Et l'on ne sera pas déçu ! Le scénario prend effectivement à partir de là un tour aussi brillant qu'inattendu, et le titre, qui jusque-là n'évoquait que le nom du voilier au bord duquel avaient
pris place les personnages ou une vague allusion (jamais explicite) au légendaire "triangle des Bermudes", va nous plonger au coeur d'un dispositif narratif aussi jouissif que stimulant ! Le
triangle finit du coup par révéler un système de trois boucles temporelles successives sur le paquebot mystérieusement abandonné : on suit l'héroïne, seule survivante, se dédoubler (puis tripler
!) progressivement au cours de ces trois boucles...
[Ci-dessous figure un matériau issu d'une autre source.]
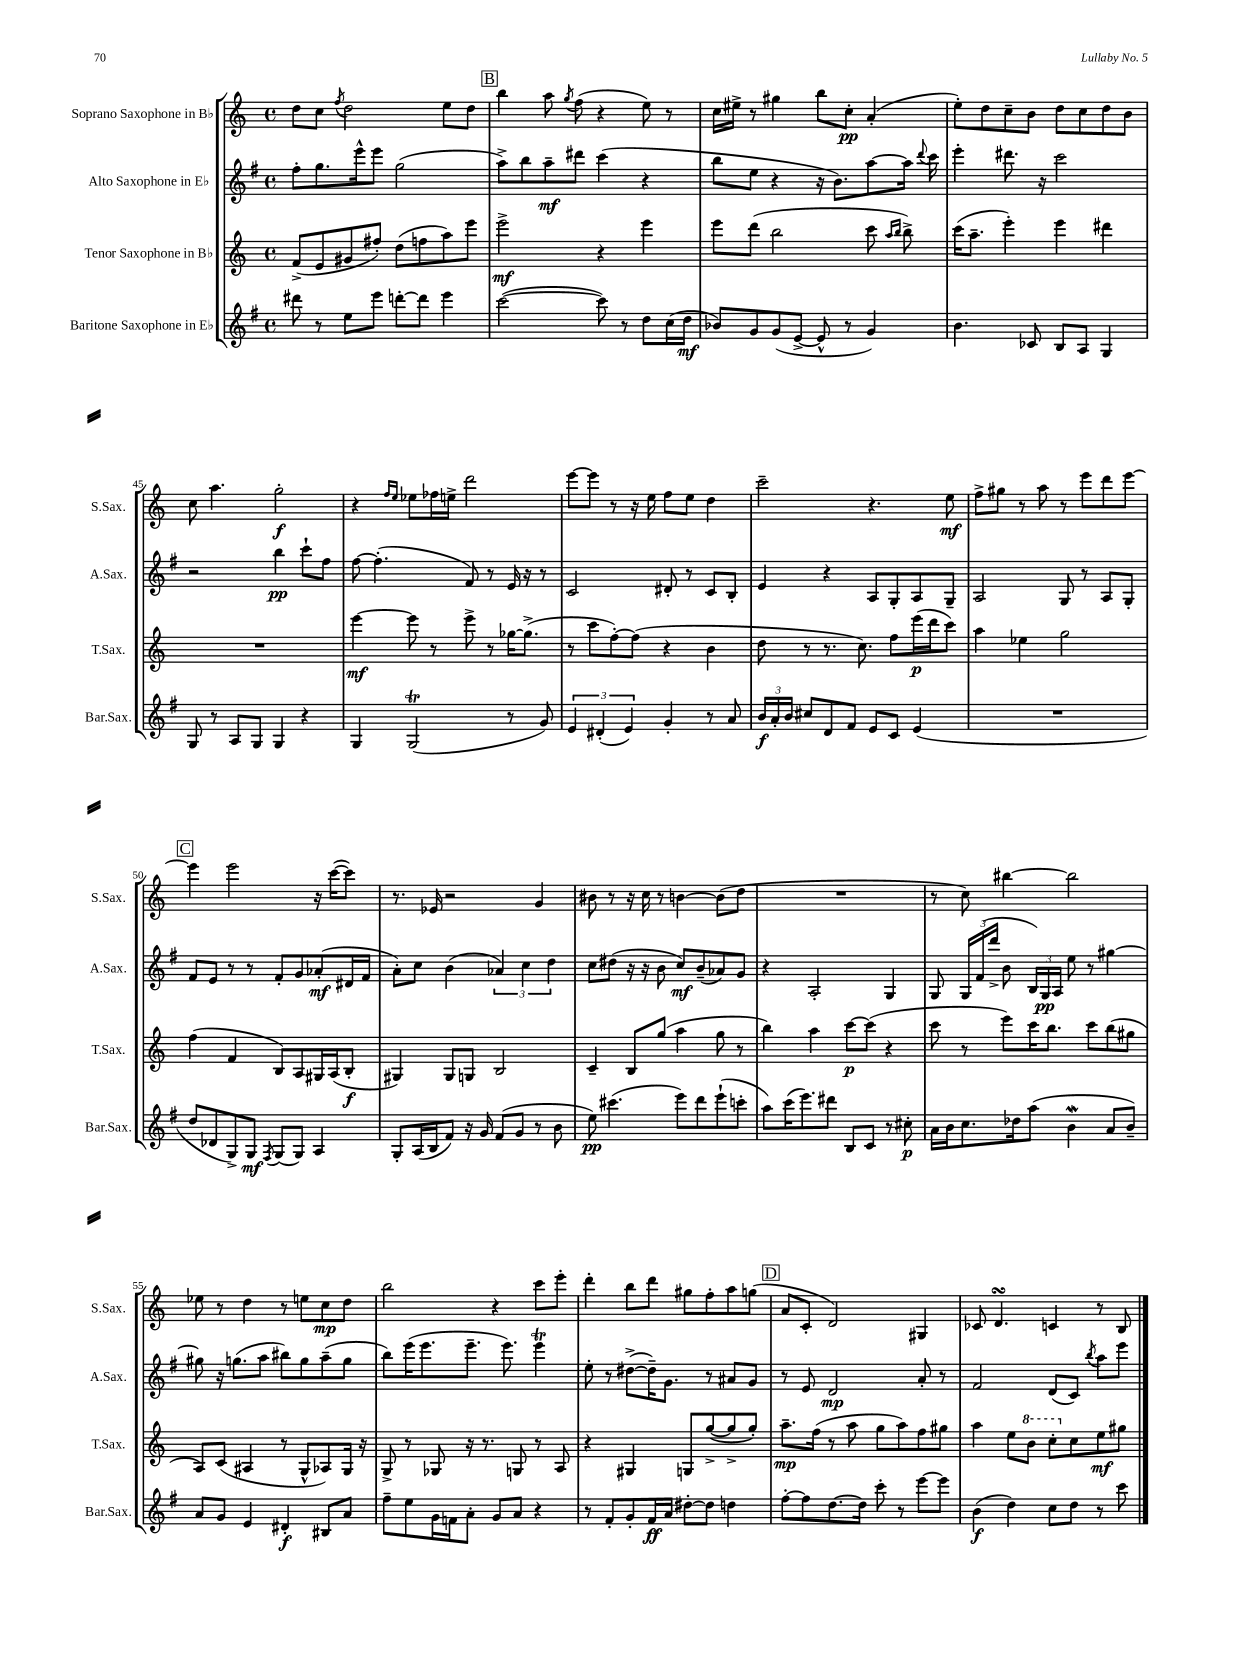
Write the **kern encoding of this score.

**kern	**dynam	**kern	**dynam	**kern	**dynam	**kern	**dynam
*part4	*part4	*part3	*part3	*part2	*part2	*part1	*part1
*staff4	*staff4	*staff3	*staff3	*staff2	*staff2	*staff1	*staff1
*I"Baritone Saxophone in E♭	*	*I"Tenor Saxophone in B♭	*	*I"Alto Saxophone in E♭	*	*I"Soprano Saxophone in B♭	*
*I'Bar.Sax.	*	*I'T.Sax.	*	*I'A.Sax.	*	*I'S.Sax.	*
*clefG2	*	*clefG2	*	*clefG2	*	*clefG2	*
*k[f#]	*	*k[]	*	*k[f#]	*	*k[]	*
*M4/4	*	*M4/4	*	*M4/4	*	*M4/4	*
*met(c)	*	*met(c)	*	*met(c)	*	*met(c)	*
=41	=41	=41	=41	=41	=41	=41	=41
8ddd#X\	.	(8f^/L	.	8ff#'\L	.	8dd\L	.
8r	.	8e/	.	8.gg\	.	8cc\J	.
.	.	.	.	.	.	8qff/	.
8ee\L	.	8g#X/	.	.	.	2dd\	.
.	.	.	.	16eee^^\k	.	.	.
8eee\J	.	8ff#X'/J)	.	8eee\J	.	.	.
[8dddn'\L	.	(8dd\L	.	(2gg\	.	.	.
8ddd\J]	.	8ffn\	.	.	.	.	.
4eee\	.	8aa\)	.	.	.	8ee\L	.
.	.	8eee\J	.	.	.	8dd\J	.
!!LO:REH:place=s1:t=B
=42	=42	=42	=42	=42	=42	=42	=42
([2ccc\	.	2eee^\	mf	8aa^\L)	.	4bb\	.
.	.	.	.	8bb\	.	.	.
.	.	.	.	8aa~\	mf	8aa\	.
.	.	.	.	.	.	8qgg/	.
.	.	.	.	8ddd#X\J	.	(8ff\	.
8ccc\])	.	4r	.	(4ccc\	.	4r	.
8r	.	.	.	.	.	.	.
8dd\L	.	4eee\	.	4r	.	8ee\)	.
(16cc\L	.	.	.	.	.	8r	.
16dd\JJ	mf	.	.	.	.	.	.
=43	=43	=43	=43	=43	=43	=43	=43
8b-X/L)	.	8eee\L	.	8bb\L	.	16cc\LL	.
.	.	.	.	.	.	16ee#X^\JJ	.
8g/	.	(8ddd\J	.	8ee\J	.	8r	.
(8g/	.	2bb\	.	4r	.	4gg#X\	.
[8e^/J	.	.	.	.	.	.	.
8e^^/]	.	.	.	16r	.	8bb\L	.
.	.	.	.	8.b\L)	.	.	.
8r	.	.	.	.	.	8cc'\J	pp
4g/)	.	8ccc\	.	[8aa\	.	(4a'/	.
.	.	16qqaa/LL	.	.	.	.	.
.	.	16qqbb/JJ	.	.	.	.	.
.	.	8bb^\)	.	16aa\Jk]	.	.	.
.	.	.	.	8qqddd/	.	.	.
.	.	.	.	16ccc\	.	.	.
=44	=44	=44	=44	=44	=44	=44	=44
4.b\	.	(16ccc\KL	.	4eee'\	.	8ee'\L)	.
.	.	8.aa~\J	.	.	.	.	.
.	.	.	.	.	.	8dd\	.
.	.	4eee'\)	.	8.ddd#X\	.	8cc~\	.
8c-X/	.	.	.	.	.	8b\J	.
.	.	.	.	16r	.	.	.
8B/L	.	4eee\	.	2ccc\	.	8dd\L	.
8A/J	.	.	.	.	.	8cc\	.
4G/	.	4ddd#X\	.	.	.	8dd\	.
.	.	.	.	.	.	8b\J	.
!!LO:LB:g=z
=45	=45	=45	=45	=45	=45	=45	=45
8G/	.	1r	.	2r	.	8cc\	.
8r	.	.	.	.	.	4.aa\	.
8A/L	.	.	.	.	.	.	.
8G/J	.	.	.	.	.	.	.
4G/	.	.	.	4bb\	pp	2gg'\	f
4r	.	.	.	8ccc`\L	.	.	.
.	.	.	.	8ff#\J	.	.	.
=46	=46	=46	=46	=46	=46	=46	=46
4G/	.	[4eee\	mf	[8ff#\	.	4r	.
.	.	.	.	(4.ff#'\]	.	.	.
.	.	.	.	.	.	16qqff/LL	.
.	.	.	.	.	.	16qqee/JJ	.
(2GT/	.	8eee\]	.	.	.	8ee-X\L	.
.	.	8r	.	.	.	16ff-X\L	.
.	.	.	.	.	.	16een^\JJ	.
.	.	8eee^\	.	8f#/)	.	2ddd\	.
.	.	8r	.	8r	.	.	.
8r	.	[16gg-X\KL	.	16e/	.	.	.
.	.	(8.gg-^\J]	.	16r	.	.	.
8g/)	.	.	.	8r	.	.	.
=47	=47	=47	=47	=47	=47	=47	=47
6e/	.	8r	.	2c/	.	[8eee\L	.
.	.	8ccc\L	.	.	.	8eee\J]	.
(6d#X'/	.	.	.	.	.	.	.
.	.	[8ff'\)	.	.	.	8r	.
6e/)	.	.	.	.	.	.	.
.	.	(8ff\J]	.	.	.	16r	.
.	.	.	.	.	.	16ee\	.
4g'/	.	4r	.	8d#X'/	.	8ff\L	.
.	.	.	.	8r	.	8ee\J	.
8r	.	4b\	.	8c/L	.	4dd\	.
8a/	.	.	.	8B'/J	.	.	.
=48	=48	=48	=48	=48	=48	=48	=48
24b/LL	f	8dd\	.	4e/	.	2ccc~\	.
24a'/	.	.	.	.	.	.	.
24b/JJ	.	.	.	.	.	.	.
8cc#X/L	.	8r	.	.	.	.	.
8d/	.	8.r	.	4r	.	.	.
8f#/J	.	.	.	.	.	.	.
.	.	8.cc\)	.	.	.	.	.
8e/L	.	.	.	8A/L	.	4.r	.
8c/J	.	8ff\L	.	8G'/	.	.	.
(4e/	.	(16eee\L	p	8A/	.	.	.
.	.	16ddd\J	.	.	.	.	.
.	.	8ccc\J)	.	8G~/J	.	8ee\	mf
=49	=49	=49	=49	=49	=49	=49	=49
1r	.	4aa\	.	2A/	.	8ff^\L	.
.	.	.	.	.	.	8gg#X\J	.
.	.	4ee-X\	.	.	.	8r	.
.	.	.	.	.	.	8aa\	.
.	.	2gg\	.	8G/	.	8r	.
.	.	.	.	8r	.	8eee\L	.
.	.	.	.	8A/L	.	8ddd\	.
.	.	.	.	8G'/J	.	[8eee\J	.
!!LO:LB:g=z
!!LO:REH:place=s1:t=C
=50	=50	=50	=50	=50	=50	=50	=50
8dd/L	.	(4ff\	.	8f#/L	.	4eee\]	.
8d-X/	.	.	.	8e/J	.	.	.
8G^/)	.	4f/	.	8r	.	2eee\	.
8G/J	mf	.	.	8r	.	.	.
8qF#/	.	.	.	.	.	.	.
(8G/L	.	8B/L)	.	8f#'/L	.	.	.
8G/J)	.	8A/	.	8g/	.	.	.
4A/	.	16G#X/L	.	(8a-X'/	mf	16r	.
.	.	(16A/J	.	.	.	([16ccc\KL	.
.	.	8B'/J	f	16d#X/L	.	8ccc\J])	.
.	.	.	.	16f#/JJ	.	.	.
=51	=51	=51	=51	=51	=51	=51	=51
8G'/L	.	4G#X/)	.	8a'\L)	.	8.r	.
(16A/L	.	.	.	8cc\J	.	.	.
16B/J	.	.	.	.	.	16e-X/	.
8f#/J)	.	8G#/L	.	(4b\	.	2r	.
16r	.	8Gn/J	.	.	.	.	.
16g/	.	.	.	.	.	.	.
(8f#/L	.	2B/	.	6a-X/)	.	.	.
8g/J	.	.	.	.	.	.	.
.	.	.	.	6cc\	.	.	.
8r	.	.	.	.	.	4g/	.
.	.	.	.	6dd\	.	.	.
8b\	.	.	.	.	.	.	.
=52	=52	=52	=52	=52	=52	=52	=52
8ee\)	pp	4c~/	.	8cc\L	.	8b#X\	.
(4.ccc#X\	.	.	.	(8dd#X\J	.	8r	.
.	.	8B/L	.	16r	.	16r	.
.	.	.	.	16r	.	16cc\	.
.	.	(8gg/J	.	8b\	.	8r	.
8eee\L)	.	4aa\	.	8cc/L)	mf	[4bn\	.
8ddd\	.	.	.	(8b~/	.	.	.
(8eee`\	.	8gg\	.	8a-X/)	.	(8b\L]	.
8cccn'\J	.	8r	.	8g/J	.	8dd\J	.
=53	=53	=53	=53	=53	=53	=53	=53
8aa\L)	.	4bb\)	.	4r	.	1r	.
(16ccc\K	.	.	.	.	.	.	.
8.eee\)	.	.	.	.	.	.	.
.	.	4aa\	.	2A'/	.	.	.
8ddd#X\J	.	.	.	.	.	.	.
8B/L	.	[8ccc\L	p	.	.	.	.
8c/J	.	(8ccc\J]	.	.	.	.	.
8r	.	4r	.	4G/	.	.	.
8cc#X'\	p	.	.	.	.	.	.
=54	=54	=54	=54	=54	=54	=54	=54
16a\LL	.	8ccc\	.	8G/	.	8r	.
16b\J	.	.	.	.	.	.	.
8.cc\	.	8r	.	24G/LL	.	8cc\)	.
.	.	.	.	(24f#/	.	.	.
.	.	.	.	24ddd^/JJ	.	.	.
.	.	8eee\L)	.	8b\	.	[4bb#X\	.
16dd-X\k	.	.	.	.	.	.	.
(8aa\J	.	16ccc\K	.	24B/LL)	.	.	.
.	.	.	.	24G/	pp	.	.
.	.	8.bb\J	.	.	.	.	.
.	.	.	.	24A/JJ	.	.	.
4bW\	.	.	.	8ee\	.	2bb#\]	.
.	.	8ccc\L	.	8r	.	.	.
8a/L	.	(8bb\	.	[4gg#X\	.	.	.
8b~/J)	.	8gg#X\J	.	.	.	.	.
!!LO:LB:g=z
=55	=55	=55	=55	=55	=55	=55	=55
8a/L	.	8A/L)	.	8gg#X\]	.	8ee-X\	.
8g/J	.	(8c/J	.	16r	.	8r	.
.	.	.	.	(8.ggn\L	.	.	.
4e/	.	4A#X/	.	.	.	4dd\	.
.	.	.	.	8aa\J	.	.	.
4d#X'/	f	8r	.	8bb#X\L)	.	8r	.
.	.	8G^^/L	.	8gg\	.	8een\L	.
8B#X/L	.	8A-X/)	.	(8aa~\	.	8cc\	mp
8a/J	.	16G/Jk	.	8gg\J	.	8dd\J	.
.	.	16r	.	.	.	.	.
=56	=56	=56	=56	=56	=56	=56	=56
8ff#~\L	.	8G^/	.	8bb\L)	.	2bb\	.
8ee\	.	8r	.	(16eee\K	.	.	.
.	.	.	.	8.eee\	.	.	.
16g\L	.	8G-X/	.	.	.	.	.
16fn\J	.	.	.	.	.	.	.
8a'\J	.	16r	.	8.eee~\J	.	.	.
.	.	8.r	.	.	.	.	.
8g/L	.	.	.	.	.	4r	.
.	.	.	.	8.eee\)	.	.	.
8a/J	.	8Gn/	.	.	.	.	.
4r	.	8r	.	4eeeT\	.	8ccc\L	.
.	.	8A/	.	.	.	8eee'\J	.
=57	=57	=57	=57	=57	=57	=57	=57
8r	.	4r	.	8ee'\	.	4ddd'\	.
8f#'/L	.	.	.	8r	.	.	.
8g'/	.	4G#X/	.	([8dd#X^\L	.	8bb\L	.
16f#/L	ff	.	.	16dd#~\K])	.	8ddd\J	.
16a/JJ	.	.	.	8.g\J	.	.	.
[8dd#X'\L	.	8Gn/L	.	.	.	8gg#X\L	.
8dd#\J]	.	([8gg^/	.	8r	.	8ff'\	.
4ddn\	.	8gg^/]	.	8a#X/L	.	8aa\	.
.	.	8gg'/J)	.	8g/J	.	(8ggn\J	.
!!LO:REH:place=s1:t=D
=58	=58	=58	=58	=58	=58	=58	=58
[8ff#'\L	.	8.aa~\L	mp	8r	.	8a/L	.
8ff#\]	.	.	.	8e/	.	8c'/J	.
.	.	(16ff\Jk	.	.	.	.	.
[8.dd\	.	8r	.	2d/	mp	2d/)	.
.	.	8aa\	.	.	.	.	.
16dd\Jk]	.	.	.	.	.	.	.
8ccc'\	.	8gg\L	.	.	.	.	.
8r	.	8aa\)	.	.	.	.	.
[8eee\L	.	8ff\	.	8a'/	.	4G#X/	.
8eee\J]	.	8gg#X\J	.	8r	.	.	.
=59	=59	=59	=59	=59	=59	=59	=59
(4b\	f	4aa\	.	2f#/	.	8c-X/	.
.	.	.	.	.	.	4.dsSSS/	.
4dd\)	.	8ee\L	.	.	.	.	.
*	*	*8va	*	*	*	*	*
.	.	8bb\J	.	.	.	.	.
8cc\L	.	8ccc'\L	.	(8d/L	.	4cn/	.
*	*	*X8va	*	*	*	*	*
8dd\J	.	8cc\	.	8c/J)	.	.	.
.	.	.	.	8qbb/	.	.	.
8r	.	8ee\	mf	8aa\L	.	8r	.
8ccc\	.	8gg#X\J	.	8eee\J	.	8B/	.
==	==	==	==	==	==	==	==
*-	*-	*-	*-	*-	*-	*-	*-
Cette construction complexe permet non seulement d'offrir au spectateur l'exaltation d'un vertige affolant, mais encore de tenir un discours réflexif intrigant, voire même partiellement
philosophique... A voir ainsi se débattre la belle et blonde héroïne (assez subtile Melissa George), qui, comprenant que les choses se répètent, tâche de lutter contre ce qui finit pourtant
toujours par arriver, le film pose avec habileté la question du libre arbitre. Le plus amusant, c'est qu'en croyant changer le destin, elle ne parvient finalement qu'à l'accomplir : tout cela
prend pour le coup un tour sacrément tragique, au sens antique du terme j'entends (Sophocle, Eschyle, et tout ce bordel...) On sent le poids de la fatalité mais aussi un questionnement implicite
sur la nature humaine : le bien et le mal semble en effet progressivement se mélanger et se confondre, notamment à travers ce personnage qui glisse sensiblement d’une innocence de façade à une
bestialité hallucinante, qui la pousse à tuer sauvagement ses petits camarades... avant de finir par tuer son double, c'est à dire une autre elle-même ! Jolie métaphore… C'est peu dire que la
dimension métaphysique est exploitée parfois jusqu'à son paroxysme : si à la fin l'histoire recommence exactement à son point de départ, est-ce que l'héroïne est condamnée à la revivre
éternellement, comme dans un purgatoire où elle ressasserait sans fin sa culpabilité, celle peut-être d'avoir été une mauvaise mère ? Le rachat est-il alors seulement possible ? Mystère... On
l'observe simplement boucler la boucle et reprendre à l'identique le même chemin, adoptant le même comportement, tel Sisyphe (auquel il est d'ailleurs fait allusion dans le film) remontant
indéfiniment sa pierre au sommet de la montagne...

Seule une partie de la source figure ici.